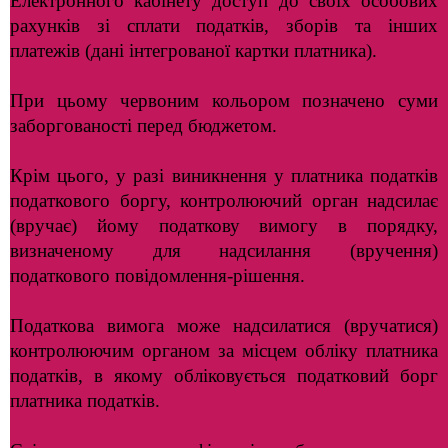
Електронного кабінету доступ до своїх особових
рахунків зі сплати податків, зборів та інших
платежів (дані інтегрованої картки платника).
При цьому червоним кольором позначено суми
заборгованості перед бюджетом.
Крім цього, у разі виникнення у платника податків
податкового боргу, контролюючий орган надсилає
(вручає) йому податкову вимогу в порядку,
визначеному для надсилання (вручення)
податкового повідомлення-рішення.
Податкова вимога може надсилатися (вручатися)
контролюючим органом за місцем обліку платника
податків, в якому обліковується податковий борг
платника податків.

_ _ _

#### WHAT NEEDS TO BE DONE:
Word for word, repeat all of the entries above, leaving out the pictures.

#### EXERCISE SOLUTION:
Електронного кабінету доступ до своїх особових
рахунків зі сплати податків, зборів та інших
платежів (дані інтегрованої картки платника).
При цьому червоним кольором позначено суми
заборгованості перед бюджетом.
Крім цього, у разі виникнення у платника податків
податкового боргу, контролюючий орган надсилає
(вручає) йому податкову вимогу в порядку,
визначеному для надсилання (вручення)
податкового повідомлення-рішення.
Податкова вимога може надсилатися (вручатися)
контролюючим органом за місцем обліку платника
податків, в якому обліковується податковий борг
платника податків.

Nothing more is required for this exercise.